Implicit Self-supervised Language Representation for Spoken Language Diarization

In a code-switched (CS) scenario, the use of spoken language diarization (LD) as a pre-possessing system is essential. Further, the use of implicit frameworks is preferable over the explicit framework, as it can be easily adapted to deal with low/zero resource languages. Inspired by speaker diarization (SD) literature, three frameworks based on (1) fixed segmentation, (2) change point-based segmentation and (3) E2E are proposed to perform LD. The initial exploration with synthetic TTSF-LD dataset shows, using x-vector as implicit language representation with appropriate analysis window length ($N$) can able to achieve at per performance with explicit LD. The best implicit LD performance of $6.38$ in terms of Jaccard error rate (JER) is achieved by using the E2E framework. However, considering the E2E framework the performance of implicit LD degrades to $60.4$ while using with practical Microsoft CS (MSCS) dataset. The difference in performance is mostly due to the distributional difference between the monolingual segment duration of secondary language in the MSCS and TTSF-LD datasets. Moreover, to avoid segment smoothing, the smaller duration of the monolingual segment suggests the use of a small value of $N$. At the same time with small $N$, the x-vector representation is unable to capture the required language discrimination due to the acoustic similarity, as the same speaker is speaking both languages. Therefore, to resolve the issue a self-supervised implicit language representation is proposed in this study. In comparison with the x-vector representation, the proposed representation provides a relative improvement of $63.9\%$ and achieved a JER of $21.8$ using the E2E framework.

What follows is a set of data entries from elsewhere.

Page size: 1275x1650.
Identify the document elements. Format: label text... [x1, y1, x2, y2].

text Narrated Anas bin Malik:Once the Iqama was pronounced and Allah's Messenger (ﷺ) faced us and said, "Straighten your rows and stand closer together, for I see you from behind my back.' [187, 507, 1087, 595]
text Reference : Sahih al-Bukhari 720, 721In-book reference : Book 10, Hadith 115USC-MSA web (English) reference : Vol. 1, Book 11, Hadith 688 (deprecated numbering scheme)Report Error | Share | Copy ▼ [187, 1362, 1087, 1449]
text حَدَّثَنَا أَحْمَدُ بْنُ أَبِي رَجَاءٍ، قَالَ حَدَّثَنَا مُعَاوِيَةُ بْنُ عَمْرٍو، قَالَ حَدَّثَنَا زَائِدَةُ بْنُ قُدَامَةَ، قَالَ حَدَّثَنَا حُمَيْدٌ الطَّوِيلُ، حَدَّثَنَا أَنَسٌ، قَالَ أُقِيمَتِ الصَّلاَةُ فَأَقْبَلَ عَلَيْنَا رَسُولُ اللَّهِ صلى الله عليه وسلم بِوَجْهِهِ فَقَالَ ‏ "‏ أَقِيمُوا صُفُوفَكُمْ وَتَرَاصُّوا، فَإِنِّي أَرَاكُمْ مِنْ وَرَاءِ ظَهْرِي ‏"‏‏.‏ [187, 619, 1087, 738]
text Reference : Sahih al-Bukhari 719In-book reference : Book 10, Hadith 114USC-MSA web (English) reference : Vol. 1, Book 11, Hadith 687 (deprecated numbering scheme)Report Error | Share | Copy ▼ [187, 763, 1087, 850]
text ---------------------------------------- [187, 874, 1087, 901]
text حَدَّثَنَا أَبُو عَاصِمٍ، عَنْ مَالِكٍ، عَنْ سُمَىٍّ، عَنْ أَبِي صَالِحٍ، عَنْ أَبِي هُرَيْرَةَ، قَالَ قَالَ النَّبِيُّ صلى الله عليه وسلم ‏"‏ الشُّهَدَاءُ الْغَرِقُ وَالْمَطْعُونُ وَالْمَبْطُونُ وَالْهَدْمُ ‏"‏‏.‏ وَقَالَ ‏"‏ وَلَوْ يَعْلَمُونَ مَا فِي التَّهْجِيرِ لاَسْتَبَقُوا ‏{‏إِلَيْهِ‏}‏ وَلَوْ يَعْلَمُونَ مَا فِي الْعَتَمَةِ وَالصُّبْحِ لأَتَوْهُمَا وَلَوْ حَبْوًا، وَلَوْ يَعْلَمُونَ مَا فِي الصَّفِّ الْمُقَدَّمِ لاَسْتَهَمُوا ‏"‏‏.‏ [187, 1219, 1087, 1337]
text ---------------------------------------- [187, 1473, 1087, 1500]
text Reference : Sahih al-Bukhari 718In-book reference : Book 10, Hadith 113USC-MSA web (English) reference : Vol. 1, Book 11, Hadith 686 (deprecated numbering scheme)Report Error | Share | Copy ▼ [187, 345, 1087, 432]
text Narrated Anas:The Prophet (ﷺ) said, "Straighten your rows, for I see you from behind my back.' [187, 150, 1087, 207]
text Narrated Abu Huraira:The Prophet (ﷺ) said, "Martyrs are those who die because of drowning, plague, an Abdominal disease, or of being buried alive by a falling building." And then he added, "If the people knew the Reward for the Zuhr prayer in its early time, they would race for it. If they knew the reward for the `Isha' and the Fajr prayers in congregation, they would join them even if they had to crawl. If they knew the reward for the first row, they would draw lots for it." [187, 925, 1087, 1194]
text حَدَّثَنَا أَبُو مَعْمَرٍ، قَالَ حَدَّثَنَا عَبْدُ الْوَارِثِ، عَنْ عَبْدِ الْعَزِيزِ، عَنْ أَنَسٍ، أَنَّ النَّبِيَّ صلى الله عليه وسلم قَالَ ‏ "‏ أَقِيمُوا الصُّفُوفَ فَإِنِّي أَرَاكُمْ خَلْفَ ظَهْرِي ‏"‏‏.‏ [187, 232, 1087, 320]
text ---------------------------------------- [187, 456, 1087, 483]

翻译：在代码切换（CS）场景中，使用口语语言对话分割（LD）作为预处理系统至关重要。此外，隐式框架相比显式框架更受青睐，因为它易于适应低资源/零资源语言的处理。受说话人对话分割（SD）文献启发，本文提出了三种基于（1）固定分割、（2）基于变化点分割和（3）端到端（E2E）的框架来执行LD。使用合成TTSF-LD数据集的初步探索表明，采用x-vector作为隐式语言表示，并选取合适的分析窗长（$N$），可获得与显式LD相当的性能。在Jaccard错误率（JER）指标上，使用E2E框架实现了最佳隐式LD性能$6.38$。然而，当应用于实际的微软CS（MSCS）数据集时，E2E框架下的隐式LD性能下降至$60.4$。性能差异主要源于MSCS与TTSF-LD数据集中第二语言单语段时长的分布差异。此外，为避免段平滑，较短的单语段时长建议使用较小的$N$值。然而，当$N$较小时，由于同一说话人使用两种语言产生的声学相似性，x-vector表示无法捕捉所需的语言区分性。因此，本研究提出了一种自监督隐式语言表示来解决该问题。与x-vector表示相比，所提表示提供了$63.9\%$的相对改进，并使用E2E框架实现了$21.8$的JER。